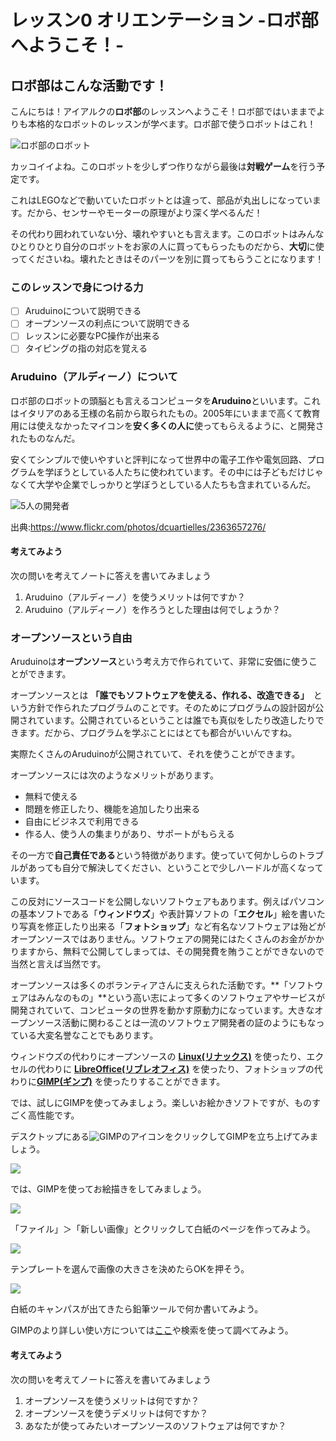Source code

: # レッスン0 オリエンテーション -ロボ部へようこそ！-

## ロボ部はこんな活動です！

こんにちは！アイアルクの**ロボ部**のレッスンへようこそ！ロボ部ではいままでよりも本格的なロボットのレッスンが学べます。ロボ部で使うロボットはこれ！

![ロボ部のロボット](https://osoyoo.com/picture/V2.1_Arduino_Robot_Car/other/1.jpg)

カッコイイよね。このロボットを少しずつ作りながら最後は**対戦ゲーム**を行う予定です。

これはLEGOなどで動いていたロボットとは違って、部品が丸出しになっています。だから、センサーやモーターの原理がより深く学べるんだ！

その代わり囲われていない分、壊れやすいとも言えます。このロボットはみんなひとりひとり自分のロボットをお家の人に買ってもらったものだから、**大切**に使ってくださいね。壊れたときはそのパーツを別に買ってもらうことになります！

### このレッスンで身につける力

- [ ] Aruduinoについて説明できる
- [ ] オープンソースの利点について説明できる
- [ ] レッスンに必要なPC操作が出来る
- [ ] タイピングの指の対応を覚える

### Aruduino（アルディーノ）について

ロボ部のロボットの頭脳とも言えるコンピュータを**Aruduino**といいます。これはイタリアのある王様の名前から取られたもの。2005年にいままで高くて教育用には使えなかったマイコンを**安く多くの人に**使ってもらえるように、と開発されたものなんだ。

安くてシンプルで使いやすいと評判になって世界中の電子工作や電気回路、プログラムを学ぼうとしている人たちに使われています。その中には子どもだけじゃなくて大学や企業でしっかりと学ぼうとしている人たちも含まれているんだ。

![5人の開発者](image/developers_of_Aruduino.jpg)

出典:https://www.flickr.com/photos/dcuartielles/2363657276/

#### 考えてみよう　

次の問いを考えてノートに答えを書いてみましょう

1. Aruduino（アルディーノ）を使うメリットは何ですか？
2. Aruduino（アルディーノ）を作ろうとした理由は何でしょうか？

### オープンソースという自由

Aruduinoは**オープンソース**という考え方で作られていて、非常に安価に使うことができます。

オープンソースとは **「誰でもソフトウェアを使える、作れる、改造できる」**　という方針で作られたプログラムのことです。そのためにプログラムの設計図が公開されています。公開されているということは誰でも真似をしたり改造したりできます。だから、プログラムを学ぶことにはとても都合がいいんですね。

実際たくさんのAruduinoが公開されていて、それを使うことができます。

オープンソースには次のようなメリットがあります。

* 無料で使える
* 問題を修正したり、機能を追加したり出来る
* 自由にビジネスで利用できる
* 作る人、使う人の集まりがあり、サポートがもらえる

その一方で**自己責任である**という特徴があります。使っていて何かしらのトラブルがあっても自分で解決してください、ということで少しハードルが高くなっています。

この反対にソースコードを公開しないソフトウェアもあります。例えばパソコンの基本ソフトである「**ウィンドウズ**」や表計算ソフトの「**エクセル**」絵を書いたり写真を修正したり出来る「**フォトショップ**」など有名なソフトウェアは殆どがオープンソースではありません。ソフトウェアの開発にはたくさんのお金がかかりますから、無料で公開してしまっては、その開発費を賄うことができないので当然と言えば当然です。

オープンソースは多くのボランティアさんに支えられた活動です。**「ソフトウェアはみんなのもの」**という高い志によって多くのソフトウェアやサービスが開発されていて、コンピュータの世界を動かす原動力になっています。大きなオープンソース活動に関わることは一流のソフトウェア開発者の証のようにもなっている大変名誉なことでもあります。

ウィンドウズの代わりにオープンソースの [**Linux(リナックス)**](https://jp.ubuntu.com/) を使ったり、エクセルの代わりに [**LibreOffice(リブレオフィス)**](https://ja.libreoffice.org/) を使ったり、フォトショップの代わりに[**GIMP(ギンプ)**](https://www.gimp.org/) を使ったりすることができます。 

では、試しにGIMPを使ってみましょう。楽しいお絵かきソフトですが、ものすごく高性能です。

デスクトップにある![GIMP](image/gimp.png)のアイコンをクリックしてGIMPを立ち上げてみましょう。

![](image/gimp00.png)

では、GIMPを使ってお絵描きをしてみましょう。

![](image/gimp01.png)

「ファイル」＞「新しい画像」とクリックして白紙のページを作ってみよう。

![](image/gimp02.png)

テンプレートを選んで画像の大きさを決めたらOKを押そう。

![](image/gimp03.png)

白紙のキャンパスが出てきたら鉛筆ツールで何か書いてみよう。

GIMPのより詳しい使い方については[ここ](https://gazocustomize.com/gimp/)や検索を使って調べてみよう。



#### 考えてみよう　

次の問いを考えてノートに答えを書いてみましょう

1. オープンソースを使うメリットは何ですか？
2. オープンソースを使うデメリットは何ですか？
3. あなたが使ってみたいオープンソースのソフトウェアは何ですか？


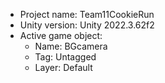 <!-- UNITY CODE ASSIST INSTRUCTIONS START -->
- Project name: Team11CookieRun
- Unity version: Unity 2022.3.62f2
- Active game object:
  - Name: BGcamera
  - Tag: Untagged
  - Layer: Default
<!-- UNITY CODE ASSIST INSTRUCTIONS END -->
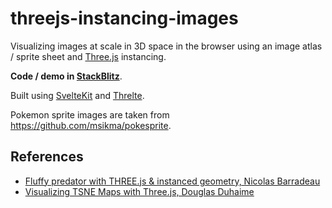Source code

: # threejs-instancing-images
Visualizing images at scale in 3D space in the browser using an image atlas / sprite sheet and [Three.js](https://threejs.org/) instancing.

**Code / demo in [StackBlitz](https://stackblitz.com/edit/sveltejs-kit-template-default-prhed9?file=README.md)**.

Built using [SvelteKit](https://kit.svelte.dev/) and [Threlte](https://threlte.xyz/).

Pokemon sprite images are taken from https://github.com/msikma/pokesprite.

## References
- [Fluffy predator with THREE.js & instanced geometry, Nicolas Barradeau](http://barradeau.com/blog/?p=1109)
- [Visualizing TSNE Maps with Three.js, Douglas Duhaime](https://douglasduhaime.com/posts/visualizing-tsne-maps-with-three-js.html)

| PROBLEM TO WORK ON |
Output every non-blank line of the listing above as a Markdown table with the columns Row and Text. Row holds the row number and Text holds the line. Leave out the pictures.

| RESPONSE TO THE EXERCISE |
| Row | Text |
|---|---|
| 1 | Source code |
| 2 | : # レッスン0 オリエンテーション -ロボ部へようこそ！- |
| 3 | ## ロボ部はこんな活動です！ |
| 4 | こんにちは！アイアルクの**ロボ部**のレッスンへようこそ！ロボ部ではいままでよりも本格的なロボットのレッスンが学べます。ロボ部で使うロボットはこれ！ |
| 5 | ![ロボ部のロボット](https://osoyoo.com/picture/V2.1_Arduino_Robot_Car/other/1.jpg) |
| 6 | カッコイイよね。このロボットを少しずつ作りながら最後は**対戦ゲーム**を行う予定です。 |
| 7 | これはLEGOなどで動いていたロボットとは違って、部品が丸出しになっています。だから、センサーやモーターの原理がより深く学べるんだ！ |
| 8 | その代わり囲われていない分、壊れやすいとも言えます。このロボットはみんなひとりひとり自分のロボットをお家の人に買ってもらったものだから、**大切**に使ってくださいね。壊れたときはそのパーツを別に買ってもらうことになります！ |
| 9 | ### このレッスンで身につける力 |
| 10 | - [ ] Aruduinoについて説明できる |
| 11 | - [ ] オープンソースの利点について説明できる |
| 12 | - [ ] レッスンに必要なPC操作が出来る |
| 13 | - [ ] タイピングの指の対応を覚える |
| 14 | ### Aruduino（アルディーノ）について |
| 15 | ロボ部のロボットの頭脳とも言えるコンピュータを**Aruduino**といいます。これはイタリアのある王様の名前から取られたもの。2005年にいままで高くて教育用には使えなかったマイコンを**安く多くの人に**使ってもらえるように、と開発されたものなんだ。 |
| 16 | 安くてシンプルで使いやすいと評判になって世界中の電子工作や電気回路、プログラムを学ぼうとしている人たちに使われています。その中には子どもだけじゃなくて大学や企業でしっかりと学ぼうとしている人たちも含まれているんだ。 |
| 17 | ![5人の開発者](image/developers_of_Aruduino.jpg) |
| 18 | 出典:https://www.flickr.com/photos/dcuartielles/2363657276/ |
| 19 | #### 考えてみよう　 |
| 20 | 次の問いを考えてノートに答えを書いてみましょう |
| 21 | 1. Aruduino（アルディーノ）を使うメリットは何ですか？ |
| 22 | 2. Aruduino（アルディーノ）を作ろうとした理由は何でしょうか？ |
| 23 | ### オープンソースという自由 |
| 24 | Aruduinoは**オープンソース**という考え方で作られていて、非常に安価に使うことができます。 |
| 25 | オープンソースとは **「誰でもソフトウェアを使える、作れる、改造できる」**　という方針で作られたプログラムのことです。そのためにプログラムの設計図が公開されています。公開されているということは誰でも真似をしたり改造したりできます。だから、プログラムを学ぶことにはとても都合がいいんですね。 |
| 26 | 実際たくさんのAruduinoが公開されていて、それを使うことができます。 |
| 27 | オープンソースには次のようなメリットがあります。 |
| 28 | * 無料で使える |
| 29 | * 問題を修正したり、機能を追加したり出来る |
| 30 | * 自由にビジネスで利用できる |
| 31 | * 作る人、使う人の集まりがあり、サポートがもらえる |
| 32 | その一方で**自己責任である**という特徴があります。使っていて何かしらのトラブルがあっても自分で解決してください、ということで少しハードルが高くなっています。 |
| 33 | この反対にソースコードを公開しないソフトウェアもあります。例えばパソコンの基本ソフトである「**ウィンドウズ**」や表計算ソフトの「**エクセル**」絵を書いたり写真を修正したり出来る「**フォトショップ**」など有名なソフトウェアは殆どがオープンソースではありません。ソフトウェアの開発にはたくさんのお金がかかりますから、無料で公開してしまっては、その開発費を賄うことができないので当然と言えば当然です。 |
| 34 | オープンソースは多くのボランティアさんに支えられた活動です。**「ソフトウェアはみんなのもの」**という高い志によって多くのソフトウェアやサービスが開発されていて、コンピュータの世界を動かす原動力になっています。大きなオープンソース活動に関わることは一流のソフトウェア開発者の証のようにもなっている大変名誉なことでもあります。 |
| 35 | ウィンドウズの代わりにオープンソースの [**Linux(リナックス)**](https://jp.ubuntu.com/) を使ったり、エクセルの代わりに [**LibreOffice(リブレオフィス)**](https://ja.libreoffice.org/) を使ったり、フォトショップの代わりに[**GIMP(ギンプ)**](https://www.gimp.org/) を使ったりすることができます。  |
| 36 | では、試しにGIMPを使ってみましょう。楽しいお絵かきソフトですが、ものすごく高性能です。 |
| 37 | デスクトップにある![GIMP](image/gimp.png)のアイコンをクリックしてGIMPを立ち上げてみましょう。 |
| 38 | ![](image/gimp00.png) |
| 39 | では、GIMPを使ってお絵描きをしてみましょう。 |
| 40 | ![](image/gimp01.png) |
| 41 | 「ファイル」＞「新しい画像」とクリックして白紙のページを作ってみよう。 |
| 42 | ![](image/gimp02.png) |
| 43 | テンプレートを選んで画像の大きさを決めたらOKを押そう。 |
| 44 | ![](image/gimp03.png) |
| 45 | 白紙のキャンパスが出てきたら鉛筆ツールで何か書いてみよう。 |
| 46 | GIMPのより詳しい使い方については[ここ](https://gazocustomize.com/gimp/)や検索を使って調べてみよう。 |
| 47 | #### 考えてみよう　 |
| 48 | 次の問いを考えてノートに答えを書いてみましょう |
| 49 | 1. オープンソースを使うメリットは何ですか？ |
| 50 | 2. オープンソースを使うデメリットは何ですか？ |
| 51 | 3. あなたが使ってみたいオープンソースのソフトウェアは何ですか？ |
| 52 |  <!-- UNITY CODE ASSIST INSTRUCTIONS START --> |
| 53 | - Project name: Team11CookieRun |
| 54 | - Unity version: Unity 2022.3.62f2 |
| 55 | - Active game object: |
| 56 |   - Name: BGcamera |
| 57 |   - Tag: Untagged |
| 58 |   - Layer: Default |
| 59 | <!-- UNITY CODE ASSIST INSTRUCTIONS END --> |
| 60 | Source code |
| 61 | : # threejs-instancing-images |
| 62 | Visualizing images at scale in 3D space in the browser using an image atlas / sprite sheet and [Three.js](https://threejs.org/) instancing. |
| 63 | **Code / demo in [StackBlitz](https://stackblitz.com/edit/sveltejs-kit-template-default-prhed9?file=README.md)**. |
| 64 | Built using [SvelteKit](https://kit.svelte.dev/) and [Threlte](https://threlte.xyz/). |
| 65 | Pokemon sprite images are taken from https://github.com/msikma/pokesprite. |
| 66 | ## References |
| 67 | - [Fluffy predator with THREE.js & instanced geometry, Nicolas Barradeau](http://barradeau.com/blog/?p=1109) |
| 68 | - [Visualizing TSNE Maps with Three.js, Douglas Duhaime](https://douglasduhaime.com/posts/visualizing-tsne-maps-with-three-js.html) |